My business partner Deanna Stone wrote an excellent article back in 2008 about how the (then) new hands free cell phone law could expose employers to liability if a worker, on company business, caused an accident while in violation of the law. Now we get news that the National Transportation Safety Board wants a law passed that will ban any cell phone use while driving*, hands free or not. Ms. Stone's advice was good then and is good now.
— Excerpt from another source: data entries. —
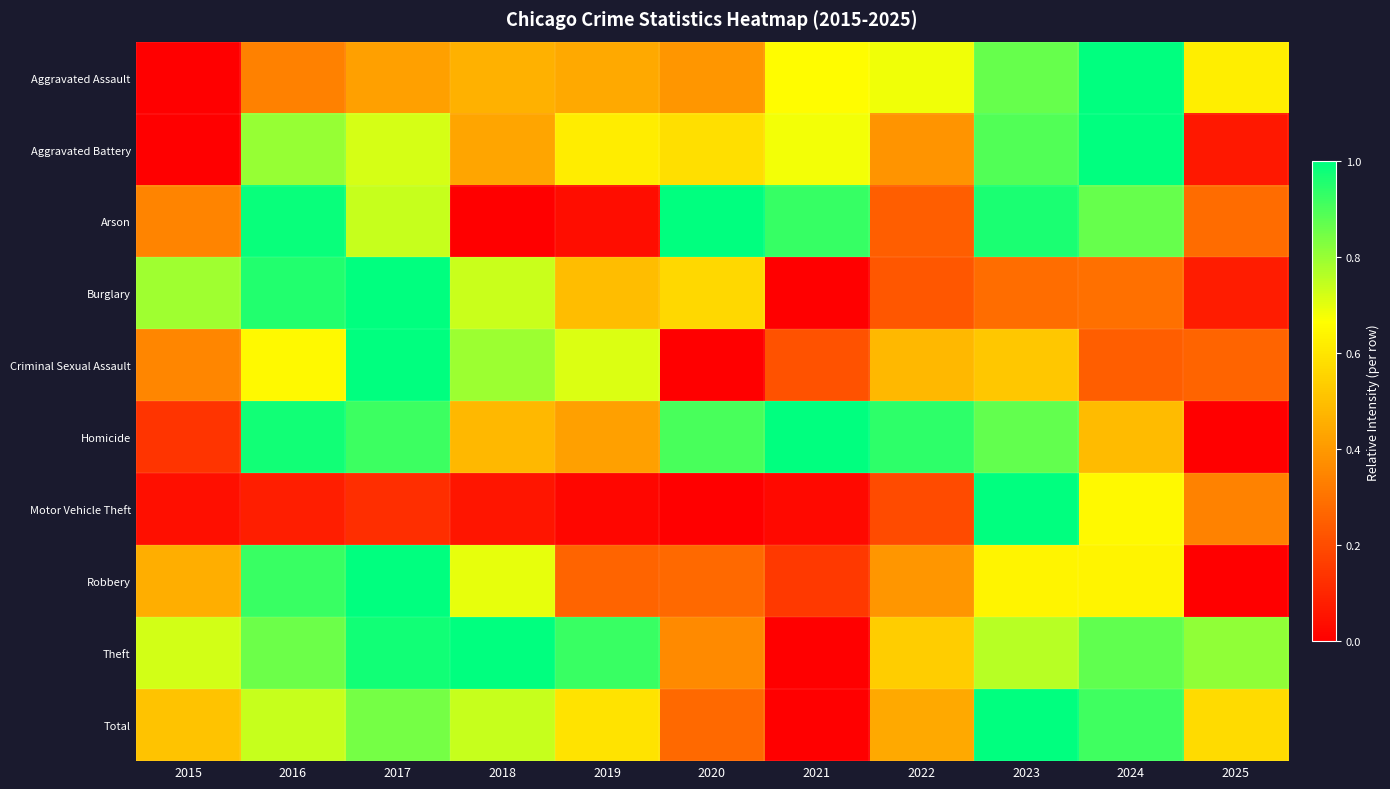

Reading left to right, list all the values displayed in this chart.

Aggravated Assault: 2015=0.0	2016=0.3	2017=0.4	2018=0.5	2019=0.4	2020=0.4	2021=0.7	2022=0.7	2023=0.9	2024=1.0	2025=0.6
Aggravated Battery: 2015=0.0	2016=0.8	2017=0.7	2018=0.4	2019=0.6	2020=0.6	2021=0.7	2022=0.4	2023=0.9	2024=1.0	2025=0.1
Arson: 2015=0.3	2016=1.0	2017=0.7	2018=0.0	2019=0.0	2020=1.0	2021=0.9	2022=0.2	2023=1.0	2024=0.9	2025=0.3
Burglary: 2015=0.8	2016=1.0	2017=1.0	2018=0.7	2019=0.5	2020=0.6	2021=0.0	2022=0.2	2023=0.3	2024=0.3	2025=0.1
Criminal Sexual Assault: 2015=0.4	2016=0.7	2017=1.0	2018=0.8	2019=0.7	2020=0.0	2021=0.2	2022=0.5	2023=0.5	2024=0.2	2025=0.3
Homicide: 2015=0.1	2016=1.0	2017=0.9	2018=0.5	2019=0.4	2020=0.9	2021=1.0	2022=0.9	2023=0.9	2024=0.5	2025=0.0
Motor Vehicle Theft: 2015=0.0	2016=0.1	2017=0.1	2018=0.1	2019=0.0	2020=0.0	2021=0.0	2022=0.2	2023=1.0	2024=0.6	2025=0.3
Robbery: 2015=0.5	2016=0.9	2017=1.0	2018=0.7	2019=0.3	2020=0.3	2021=0.2	2022=0.4	2023=0.6	2024=0.6	2025=0.0
Theft: 2015=0.7	2016=0.9	2017=1.0	2018=1.0	2019=0.9	2020=0.4	2021=0.0	2022=0.5	2023=0.8	2024=0.9	2025=0.8
Total: 2015=0.5	2016=0.7	2017=0.8	2018=0.7	2019=0.6	2020=0.3	2021=0.0	2022=0.4	2023=1.0	2024=0.9	2025=0.6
As she said:
Taking these simple precautions can reduce an employer’s potential liability for damages relating to employee violations of the new law:
(1) Draft and distribute a clear policy on the new law in employee handbooks, and have your employees sign an acknowledgment of receipt of the new policy or new handbook incorporating such policy.
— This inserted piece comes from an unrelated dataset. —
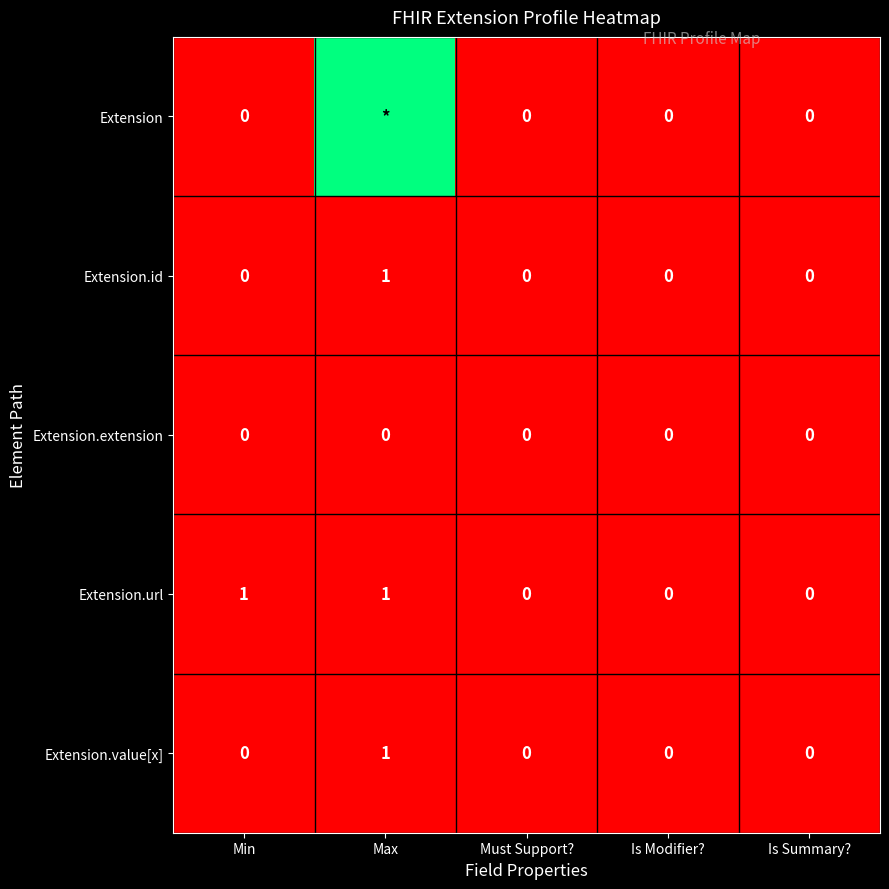

The Extension.extension series shows 0 at Min. True or false?

True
(2) When issuing a cell phone to new employees, provide a copy of the new law, the company’s policy on such law, and again have the employee sign an acknowledgment of receipt of such material.
(3) Have a training class for all employees on the new law, the company’s new policy requiring employee compliance with said law when using the company cell phone or their own personal cell phone if used to conduct company business.
(4) Provide or post information on the new law and your new company policy in the office kitchen, break room or other public areas in your office.
(5) Inform employees that they company will not foot the cost for violations of the new law, and that they will be personally liable if they choose to violate the new law.
(6) Create a disciplinary policy for any employee who violates the new law, which ultimately can lead to the termination of the violating employee.
(7) If you employ minors, you should taken even greater precautions with such employees especially if their job duties include driving for work purposes. It is a great temptation to a teenager to simply text a friend while driving, and this is a violation of the new cell phone law.
Yes, it's crazy** that the Feds feel compelled to be so ridiculously paternal, and that we need to jump through these hoops as a result, but we're here to keep you off the path of liability.
* I happened to see a reported case from another state that interpreted a statute that made it illegal to text and drive. While stopped at a stop light, the defendant fired off a quick text message and got a traffic ticket for the dastardly deed. He took it all the way to the Court of Appeal, which agreed with the trial court that sitting at a stop light is still "driving".
** Why do I see this as crazy? Because we only need a law that makes it illegal to perform an act that distracts from driving. If you are reading a newspaper while driving, you deserve a ticket and we don't need a law that singles out newspaper reading. How is talking hands free while driving any more distracting than, say, singing along to "Freebird" (which necessitates a lot of head nodding and air guitar), yet we don't have a no Freebird law (yet).